Mme Van de Casteele déclare qu'en tant que coauteure, elle soutient également la modification de loi proposée. Il n'y a aucune honte à devoir constater qu'une législation donnée s'avère trop rigide dans la pratique et à vouloir remédier à cette situation. Le but est en effet que la Commission fédérale pour la recherche médicale et scientifique sur les embryons in vitro puisse entamer ses travaux le plus rapidement possible. L'intervenante pense qu'il n'est pas nécessaire de lancer un nouvel appel aux candidats puisque le deuxième appel a permis d'en retenir un nombre suffisant. Elle propose de différer la discussion sur les autres problèmes éventuels qui ont été signalés au niveau de la composition, étant donné qu'en pratique, c'est surtout l'incompatibilité qui pose problème.

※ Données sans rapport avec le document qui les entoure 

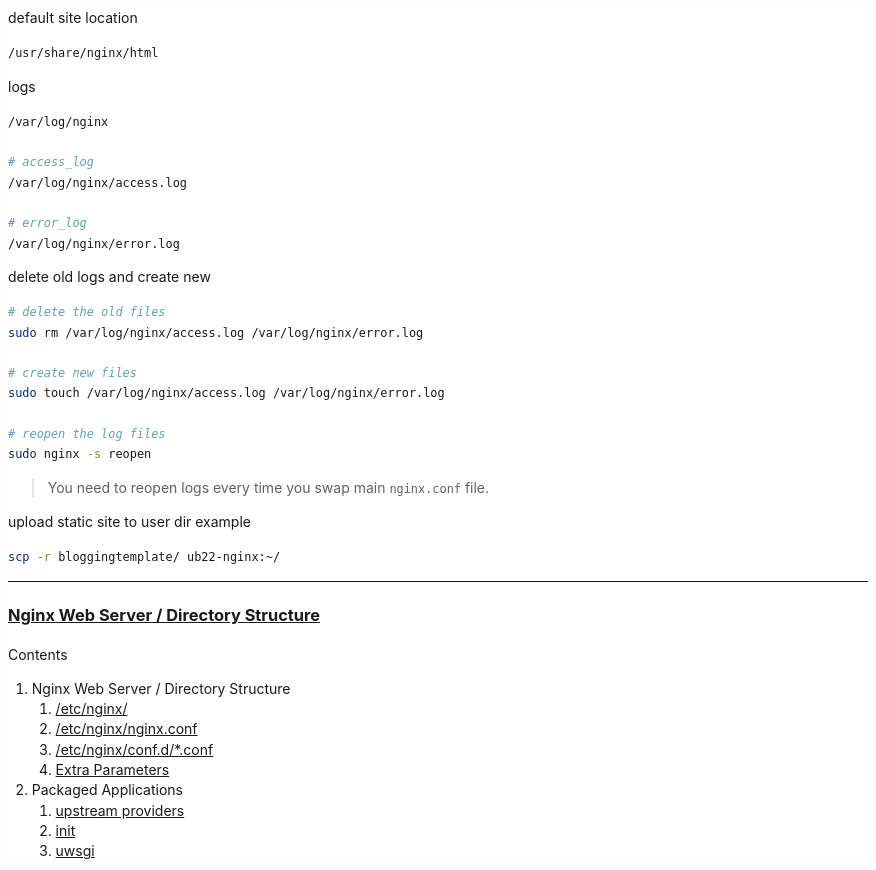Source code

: default site location

```sh
/usr/share/nginx/html
```

logs

```sh
/var/log/nginx

# access_log
/var/log/nginx/access.log

# error_log
/var/log/nginx/error.log
```

delete old logs and create new  

```sh
# delete the old files
sudo rm /var/log/nginx/access.log /var/log/nginx/error.log

# create new files
sudo touch /var/log/nginx/access.log /var/log/nginx/error.log

# reopen the log files
sudo nginx -s reopen
```

> You need to reopen logs every time you swap main `nginx.conf` file.

upload static site to user dir example

```sh
scp -r bloggingtemplate/ ub22-nginx:~/
```

---

### [Nginx Web Server / Directory Structure](https://wiki.debian.org/Nginx/DirectoryStructure)

Contents

1. Nginx Web Server / Directory Structure
   1. [/etc/nginx/](https://wiki.debian.org/Nginx/DirectoryStructure#A.2Fetc.2Fnginx.2F)
   2. [/etc/nginx/nginx.conf](https://wiki.debian.org/Nginx/DirectoryStructure#A.2Fetc.2Fnginx.2Fnginx.conf)
   3. [/etc/nginx/conf.d/*.conf](https://wiki.debian.org/Nginx/DirectoryStructure#A.2Fetc.2Fnginx.2Fconf.d.2F.2A.conf)
   4. [Extra Parameters](https://wiki.debian.org/Nginx/DirectoryStructure#Extra_Parameters)
2. Packaged Applications
   1. [upstream providers](https://wiki.debian.org/Nginx/DirectoryStructure#upstream_providers)
   2. [init](https://wiki.debian.org/Nginx/DirectoryStructure#init)
   3. [uwsgi](https://wiki.debian.org/Nginx/DirectoryStructure#uwsgi)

M. Beke soutient la proposition de loi pour les motifs qui ont déjà été exposés. Il rappelle que la préoccupation exprimée aujourd'hui l'a déjà été par les membres de son groupe politique dès la législature précédente, lors de la discussion de la proposition de loi nº 2-695, qui a donné naissance à la loi du 11 mai 2003.

IV. VOTES

Les articles 1er à 2 sont adoptés sans autre discussion à l'unanimité des 13 membres présents.

L'ensemble de la proposition de loi nº 3-1123 a été adopté à l'unanimité des 13 membres présents.

Confiance a été faite au rapporteur pour un rapport oral en séance plénière.

Le rapporteur, La présidente,
Jacques GERMEAUX. Annemie VAN de CASTEELE.